In the UK last year Ford Focus sales (in one of its strongest markets) dropped 50%; in the USA sales fell from a high of 270,000pa in 2012, to just under 10,000 cars in 2021. In Australia sales fell 56% during 2021.
If ever there was a benchmark for the decline in passenger car sales, then you’d have to say Focus is a bell weather. The Focus was one of Ford’s real success stories, and why not. It was a brilliant car, and although not quite on a par with the segment benchmark – Volkswagen’s Golf – Focus held its own in the compact hatchback segment. This was especially so in Europe and the UK, and to date Ford has sold well in excess of 12 million Focus variants.
On the road, it’s responsive, fun to drive and a satisfying family, or touring car. Behind the wheel I can’t help but remember Ford of Europe’s impressive Engineering Director, Richard Parry-Jones, who was responsible for the Focus’s agile handling and driving enjoyment.
It seems, from scoop photos which have appeared in AUTOCAR, that Ford is developing one more new Focus in Cologne, Germany. What’s the lifetime horizon on this disguised prototype? With the present car market deterioration, I would think, not long!

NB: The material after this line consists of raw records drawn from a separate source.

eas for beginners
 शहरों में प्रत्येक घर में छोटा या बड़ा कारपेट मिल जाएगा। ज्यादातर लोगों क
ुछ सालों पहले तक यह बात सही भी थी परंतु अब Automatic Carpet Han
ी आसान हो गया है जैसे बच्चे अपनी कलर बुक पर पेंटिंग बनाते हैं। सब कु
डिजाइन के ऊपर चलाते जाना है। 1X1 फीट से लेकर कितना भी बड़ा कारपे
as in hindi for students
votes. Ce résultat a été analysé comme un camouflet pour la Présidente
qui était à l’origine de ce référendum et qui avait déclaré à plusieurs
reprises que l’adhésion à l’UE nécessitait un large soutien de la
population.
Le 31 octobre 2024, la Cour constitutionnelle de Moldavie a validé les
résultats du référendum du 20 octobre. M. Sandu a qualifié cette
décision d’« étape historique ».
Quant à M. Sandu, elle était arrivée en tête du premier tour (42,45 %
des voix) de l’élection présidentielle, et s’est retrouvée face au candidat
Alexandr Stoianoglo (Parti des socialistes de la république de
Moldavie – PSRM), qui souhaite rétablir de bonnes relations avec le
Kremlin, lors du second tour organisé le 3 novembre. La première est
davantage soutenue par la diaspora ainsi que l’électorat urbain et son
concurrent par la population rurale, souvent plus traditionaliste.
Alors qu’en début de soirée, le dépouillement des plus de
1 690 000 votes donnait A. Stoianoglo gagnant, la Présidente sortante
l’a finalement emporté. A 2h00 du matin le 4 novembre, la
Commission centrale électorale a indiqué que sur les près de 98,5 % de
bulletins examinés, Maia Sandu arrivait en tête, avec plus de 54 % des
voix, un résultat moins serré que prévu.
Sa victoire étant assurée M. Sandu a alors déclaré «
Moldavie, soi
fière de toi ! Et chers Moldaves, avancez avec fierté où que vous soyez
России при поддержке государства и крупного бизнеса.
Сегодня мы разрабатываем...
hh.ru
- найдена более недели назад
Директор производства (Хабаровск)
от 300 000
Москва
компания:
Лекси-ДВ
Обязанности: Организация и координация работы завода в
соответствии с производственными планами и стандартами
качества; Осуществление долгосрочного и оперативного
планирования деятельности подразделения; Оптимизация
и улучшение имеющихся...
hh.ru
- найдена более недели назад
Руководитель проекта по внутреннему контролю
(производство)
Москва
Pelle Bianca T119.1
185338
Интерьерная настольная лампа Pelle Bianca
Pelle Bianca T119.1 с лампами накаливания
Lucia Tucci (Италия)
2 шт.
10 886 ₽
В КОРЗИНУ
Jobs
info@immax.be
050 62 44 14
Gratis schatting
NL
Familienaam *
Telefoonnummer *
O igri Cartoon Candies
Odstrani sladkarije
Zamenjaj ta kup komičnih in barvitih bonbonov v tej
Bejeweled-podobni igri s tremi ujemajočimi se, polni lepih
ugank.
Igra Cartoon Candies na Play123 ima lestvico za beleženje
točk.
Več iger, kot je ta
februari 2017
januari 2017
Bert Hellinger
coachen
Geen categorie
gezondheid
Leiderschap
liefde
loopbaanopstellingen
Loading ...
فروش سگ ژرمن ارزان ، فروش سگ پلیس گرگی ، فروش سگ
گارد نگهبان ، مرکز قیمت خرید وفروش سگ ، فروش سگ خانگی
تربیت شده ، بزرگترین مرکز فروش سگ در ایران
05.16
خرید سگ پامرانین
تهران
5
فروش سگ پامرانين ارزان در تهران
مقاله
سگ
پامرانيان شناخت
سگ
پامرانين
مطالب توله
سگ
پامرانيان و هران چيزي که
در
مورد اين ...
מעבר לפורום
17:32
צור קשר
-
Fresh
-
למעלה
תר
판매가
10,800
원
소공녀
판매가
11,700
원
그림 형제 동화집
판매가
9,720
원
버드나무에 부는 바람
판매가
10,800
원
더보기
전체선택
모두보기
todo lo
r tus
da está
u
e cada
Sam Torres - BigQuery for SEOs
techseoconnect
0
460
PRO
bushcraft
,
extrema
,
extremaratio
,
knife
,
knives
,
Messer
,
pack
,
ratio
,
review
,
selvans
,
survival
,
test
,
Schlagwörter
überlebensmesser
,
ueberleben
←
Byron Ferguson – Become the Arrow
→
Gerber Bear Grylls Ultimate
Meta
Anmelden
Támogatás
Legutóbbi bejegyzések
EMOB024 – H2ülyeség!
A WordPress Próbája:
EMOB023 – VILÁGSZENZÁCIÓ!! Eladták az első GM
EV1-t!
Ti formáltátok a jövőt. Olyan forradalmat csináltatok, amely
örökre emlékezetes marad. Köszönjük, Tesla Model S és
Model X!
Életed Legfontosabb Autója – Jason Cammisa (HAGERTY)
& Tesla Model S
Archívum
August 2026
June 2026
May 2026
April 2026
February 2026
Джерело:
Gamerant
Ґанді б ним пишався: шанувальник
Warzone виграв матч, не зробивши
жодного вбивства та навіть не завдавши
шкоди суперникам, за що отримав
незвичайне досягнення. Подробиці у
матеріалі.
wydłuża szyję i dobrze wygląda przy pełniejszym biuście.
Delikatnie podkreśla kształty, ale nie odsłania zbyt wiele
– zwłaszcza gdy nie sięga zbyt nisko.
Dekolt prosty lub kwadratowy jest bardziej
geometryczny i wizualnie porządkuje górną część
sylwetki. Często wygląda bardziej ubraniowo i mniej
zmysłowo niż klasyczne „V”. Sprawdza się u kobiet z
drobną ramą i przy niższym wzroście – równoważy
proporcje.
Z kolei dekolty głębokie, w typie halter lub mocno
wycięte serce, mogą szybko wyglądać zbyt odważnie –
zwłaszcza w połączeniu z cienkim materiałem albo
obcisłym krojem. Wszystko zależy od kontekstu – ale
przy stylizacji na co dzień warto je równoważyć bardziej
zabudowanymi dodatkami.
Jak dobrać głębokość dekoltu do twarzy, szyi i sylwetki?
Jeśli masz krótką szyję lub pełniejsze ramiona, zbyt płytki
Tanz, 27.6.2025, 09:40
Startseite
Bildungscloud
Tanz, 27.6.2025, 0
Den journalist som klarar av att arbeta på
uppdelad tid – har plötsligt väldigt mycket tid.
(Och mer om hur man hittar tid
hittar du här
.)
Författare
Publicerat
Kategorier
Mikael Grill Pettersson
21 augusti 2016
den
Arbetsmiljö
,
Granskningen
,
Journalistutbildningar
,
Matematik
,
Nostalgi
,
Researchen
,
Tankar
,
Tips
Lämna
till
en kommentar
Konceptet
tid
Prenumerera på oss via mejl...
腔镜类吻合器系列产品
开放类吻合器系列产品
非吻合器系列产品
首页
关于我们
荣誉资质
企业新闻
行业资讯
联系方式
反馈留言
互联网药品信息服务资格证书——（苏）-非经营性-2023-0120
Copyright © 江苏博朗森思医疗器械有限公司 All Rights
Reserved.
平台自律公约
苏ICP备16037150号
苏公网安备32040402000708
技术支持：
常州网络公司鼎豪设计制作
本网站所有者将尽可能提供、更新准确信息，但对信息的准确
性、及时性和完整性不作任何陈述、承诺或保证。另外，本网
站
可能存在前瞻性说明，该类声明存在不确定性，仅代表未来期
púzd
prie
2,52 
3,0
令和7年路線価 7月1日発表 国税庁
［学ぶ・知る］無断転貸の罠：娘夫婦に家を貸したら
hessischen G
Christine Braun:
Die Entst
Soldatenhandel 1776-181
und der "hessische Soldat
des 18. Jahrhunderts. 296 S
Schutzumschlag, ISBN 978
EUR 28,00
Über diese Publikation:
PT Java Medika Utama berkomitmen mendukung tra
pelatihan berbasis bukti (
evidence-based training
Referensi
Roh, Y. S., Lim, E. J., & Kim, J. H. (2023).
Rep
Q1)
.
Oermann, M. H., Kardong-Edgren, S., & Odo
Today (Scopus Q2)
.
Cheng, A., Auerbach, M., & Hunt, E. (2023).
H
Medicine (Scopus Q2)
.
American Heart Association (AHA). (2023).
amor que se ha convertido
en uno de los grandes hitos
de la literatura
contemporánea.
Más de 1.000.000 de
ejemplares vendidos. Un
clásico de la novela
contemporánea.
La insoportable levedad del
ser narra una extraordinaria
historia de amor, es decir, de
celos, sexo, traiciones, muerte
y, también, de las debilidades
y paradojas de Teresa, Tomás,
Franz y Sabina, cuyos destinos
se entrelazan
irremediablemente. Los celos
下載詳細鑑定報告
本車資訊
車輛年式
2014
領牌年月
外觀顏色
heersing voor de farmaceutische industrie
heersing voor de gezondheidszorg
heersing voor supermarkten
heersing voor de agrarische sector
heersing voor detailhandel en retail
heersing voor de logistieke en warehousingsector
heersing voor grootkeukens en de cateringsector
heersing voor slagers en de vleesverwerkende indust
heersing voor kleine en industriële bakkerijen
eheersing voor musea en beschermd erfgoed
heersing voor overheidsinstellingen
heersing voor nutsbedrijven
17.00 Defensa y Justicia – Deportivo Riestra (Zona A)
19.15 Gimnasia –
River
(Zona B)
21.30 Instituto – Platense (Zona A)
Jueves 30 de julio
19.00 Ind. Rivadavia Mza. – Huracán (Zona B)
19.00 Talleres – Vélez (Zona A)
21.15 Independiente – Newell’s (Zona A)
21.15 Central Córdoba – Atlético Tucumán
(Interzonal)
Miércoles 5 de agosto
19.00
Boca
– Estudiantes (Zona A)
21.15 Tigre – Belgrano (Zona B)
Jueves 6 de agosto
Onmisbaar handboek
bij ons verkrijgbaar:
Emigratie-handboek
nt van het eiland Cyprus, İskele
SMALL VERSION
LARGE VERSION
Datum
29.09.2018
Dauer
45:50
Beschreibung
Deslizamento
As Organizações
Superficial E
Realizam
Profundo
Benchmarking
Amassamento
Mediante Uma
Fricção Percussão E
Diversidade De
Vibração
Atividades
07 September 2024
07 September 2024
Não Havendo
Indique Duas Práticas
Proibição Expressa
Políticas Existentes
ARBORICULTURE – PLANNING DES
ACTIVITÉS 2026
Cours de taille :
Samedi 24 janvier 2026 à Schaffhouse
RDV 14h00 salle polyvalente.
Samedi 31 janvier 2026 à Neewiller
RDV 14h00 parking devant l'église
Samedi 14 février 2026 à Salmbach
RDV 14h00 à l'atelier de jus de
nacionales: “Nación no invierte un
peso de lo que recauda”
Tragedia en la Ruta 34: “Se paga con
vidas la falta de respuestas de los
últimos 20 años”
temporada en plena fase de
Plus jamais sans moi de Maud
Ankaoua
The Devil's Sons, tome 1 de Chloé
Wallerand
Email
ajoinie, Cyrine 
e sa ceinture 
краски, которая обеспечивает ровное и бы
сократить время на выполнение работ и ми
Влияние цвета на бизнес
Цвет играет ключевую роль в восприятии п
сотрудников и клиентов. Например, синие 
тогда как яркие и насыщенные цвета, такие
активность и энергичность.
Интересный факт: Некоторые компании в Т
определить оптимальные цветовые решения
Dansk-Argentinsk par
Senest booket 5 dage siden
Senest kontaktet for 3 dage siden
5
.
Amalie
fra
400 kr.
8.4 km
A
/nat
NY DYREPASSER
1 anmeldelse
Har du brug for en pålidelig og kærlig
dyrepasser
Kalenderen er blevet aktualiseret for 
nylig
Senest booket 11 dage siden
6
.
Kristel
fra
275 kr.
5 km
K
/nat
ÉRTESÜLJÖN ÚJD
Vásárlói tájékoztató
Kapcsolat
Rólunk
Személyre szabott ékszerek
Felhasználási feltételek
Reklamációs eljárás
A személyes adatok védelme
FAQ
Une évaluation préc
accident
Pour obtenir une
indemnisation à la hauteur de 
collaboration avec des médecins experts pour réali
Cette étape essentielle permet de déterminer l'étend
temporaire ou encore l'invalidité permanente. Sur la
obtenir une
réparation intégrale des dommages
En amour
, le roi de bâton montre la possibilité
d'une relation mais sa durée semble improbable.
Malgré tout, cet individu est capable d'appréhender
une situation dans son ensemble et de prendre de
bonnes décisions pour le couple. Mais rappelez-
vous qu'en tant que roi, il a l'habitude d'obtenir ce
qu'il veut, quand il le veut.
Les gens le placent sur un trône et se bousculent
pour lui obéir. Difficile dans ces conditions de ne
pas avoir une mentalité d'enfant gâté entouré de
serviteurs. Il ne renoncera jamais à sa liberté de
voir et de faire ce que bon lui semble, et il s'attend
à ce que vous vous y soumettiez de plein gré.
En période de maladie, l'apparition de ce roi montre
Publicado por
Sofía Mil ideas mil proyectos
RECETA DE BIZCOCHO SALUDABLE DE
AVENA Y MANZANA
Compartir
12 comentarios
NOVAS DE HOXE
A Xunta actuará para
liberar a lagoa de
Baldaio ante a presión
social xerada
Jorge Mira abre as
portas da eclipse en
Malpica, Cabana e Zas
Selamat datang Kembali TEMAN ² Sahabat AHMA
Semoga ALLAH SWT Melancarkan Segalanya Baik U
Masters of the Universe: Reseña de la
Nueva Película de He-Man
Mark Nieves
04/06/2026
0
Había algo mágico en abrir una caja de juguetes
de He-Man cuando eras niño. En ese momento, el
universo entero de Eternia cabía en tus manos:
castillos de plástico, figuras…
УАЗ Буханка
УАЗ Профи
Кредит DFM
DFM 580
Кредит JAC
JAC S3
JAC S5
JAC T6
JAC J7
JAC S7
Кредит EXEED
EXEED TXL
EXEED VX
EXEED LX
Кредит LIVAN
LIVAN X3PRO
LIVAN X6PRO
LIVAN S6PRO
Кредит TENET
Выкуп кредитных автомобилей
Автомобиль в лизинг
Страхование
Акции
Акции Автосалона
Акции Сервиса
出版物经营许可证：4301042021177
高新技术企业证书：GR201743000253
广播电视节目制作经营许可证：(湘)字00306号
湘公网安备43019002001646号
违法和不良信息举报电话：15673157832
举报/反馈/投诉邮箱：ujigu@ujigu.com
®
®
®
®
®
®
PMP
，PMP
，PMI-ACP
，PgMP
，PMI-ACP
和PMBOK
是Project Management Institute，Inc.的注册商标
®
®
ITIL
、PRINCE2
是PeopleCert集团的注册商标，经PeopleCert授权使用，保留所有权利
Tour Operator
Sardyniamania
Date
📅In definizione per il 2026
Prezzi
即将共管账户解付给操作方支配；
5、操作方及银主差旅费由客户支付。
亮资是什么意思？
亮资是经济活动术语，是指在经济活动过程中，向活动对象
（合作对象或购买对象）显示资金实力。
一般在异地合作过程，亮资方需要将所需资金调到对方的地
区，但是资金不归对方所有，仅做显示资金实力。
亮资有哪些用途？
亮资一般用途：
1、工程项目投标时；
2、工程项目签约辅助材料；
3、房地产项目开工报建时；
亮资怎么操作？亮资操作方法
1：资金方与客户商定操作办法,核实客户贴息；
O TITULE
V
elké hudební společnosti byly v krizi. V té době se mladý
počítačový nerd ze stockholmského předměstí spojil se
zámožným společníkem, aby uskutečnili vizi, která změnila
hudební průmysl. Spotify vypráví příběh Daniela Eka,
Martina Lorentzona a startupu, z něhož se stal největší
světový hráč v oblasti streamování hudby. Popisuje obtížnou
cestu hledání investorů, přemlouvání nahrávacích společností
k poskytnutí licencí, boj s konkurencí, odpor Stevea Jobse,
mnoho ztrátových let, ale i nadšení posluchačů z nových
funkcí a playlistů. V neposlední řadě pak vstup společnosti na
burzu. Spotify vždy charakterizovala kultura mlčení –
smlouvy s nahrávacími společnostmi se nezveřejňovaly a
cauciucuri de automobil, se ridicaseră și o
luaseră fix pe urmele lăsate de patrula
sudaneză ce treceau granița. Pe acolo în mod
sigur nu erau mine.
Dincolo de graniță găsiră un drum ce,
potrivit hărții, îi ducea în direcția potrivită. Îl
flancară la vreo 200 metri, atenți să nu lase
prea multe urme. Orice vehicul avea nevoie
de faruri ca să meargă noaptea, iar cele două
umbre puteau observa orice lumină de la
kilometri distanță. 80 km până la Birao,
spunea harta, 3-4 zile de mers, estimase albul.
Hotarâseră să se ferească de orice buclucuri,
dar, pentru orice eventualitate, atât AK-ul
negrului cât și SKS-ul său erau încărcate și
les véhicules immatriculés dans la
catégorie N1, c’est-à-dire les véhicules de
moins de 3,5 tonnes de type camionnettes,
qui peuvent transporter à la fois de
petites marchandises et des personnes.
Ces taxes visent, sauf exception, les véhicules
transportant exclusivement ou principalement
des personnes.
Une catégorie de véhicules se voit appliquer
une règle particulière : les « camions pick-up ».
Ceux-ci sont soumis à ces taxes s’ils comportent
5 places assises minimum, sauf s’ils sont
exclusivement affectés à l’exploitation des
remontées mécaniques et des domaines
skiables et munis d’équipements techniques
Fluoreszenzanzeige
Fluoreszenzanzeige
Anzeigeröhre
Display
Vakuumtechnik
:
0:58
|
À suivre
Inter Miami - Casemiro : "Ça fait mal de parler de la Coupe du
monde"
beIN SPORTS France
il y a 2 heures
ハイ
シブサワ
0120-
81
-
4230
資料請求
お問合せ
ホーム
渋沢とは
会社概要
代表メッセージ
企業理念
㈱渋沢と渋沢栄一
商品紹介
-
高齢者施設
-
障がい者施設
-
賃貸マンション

In the USA Taurus, Fusion, Fiesta and C-Max have been read the last rites, but Focus was expected to survive in one last generation model in the USA as the Focus Active, alongside the tearaway successful Mustang for perhaps one more generation.
This time around though the falling sales cannot be blamed on the cars – in either design, function or form – it’s just the global swing to Crossovers and SUVs that has spelled the death knell.
Despite living happily and contentedly among Americans for just over 12 years I have never understood the big romance with big trucks. Maybe it’s just part of a cultural desire for everything to be BIG - big houses; big dinner servings; big boats; big bands and big trucks.
But, it makes me wonder – what’s next? When will the confluence of EVs, ICE, LEVs, hybrids, FCEVs, crossovers, passenger cars and big trucks finally take effect? 2050, 20??
What will be the solutions for sustainable personal mobility?
As far as I’m concerned, everyone’s tossing a coin in the air, waiting to see which side is up!
I’m convinced none of them know the right way to tackle the ultimate challenge, nor the inevitable transition to ‘something new’.
So why don’t we all sit on the fence and see who survives.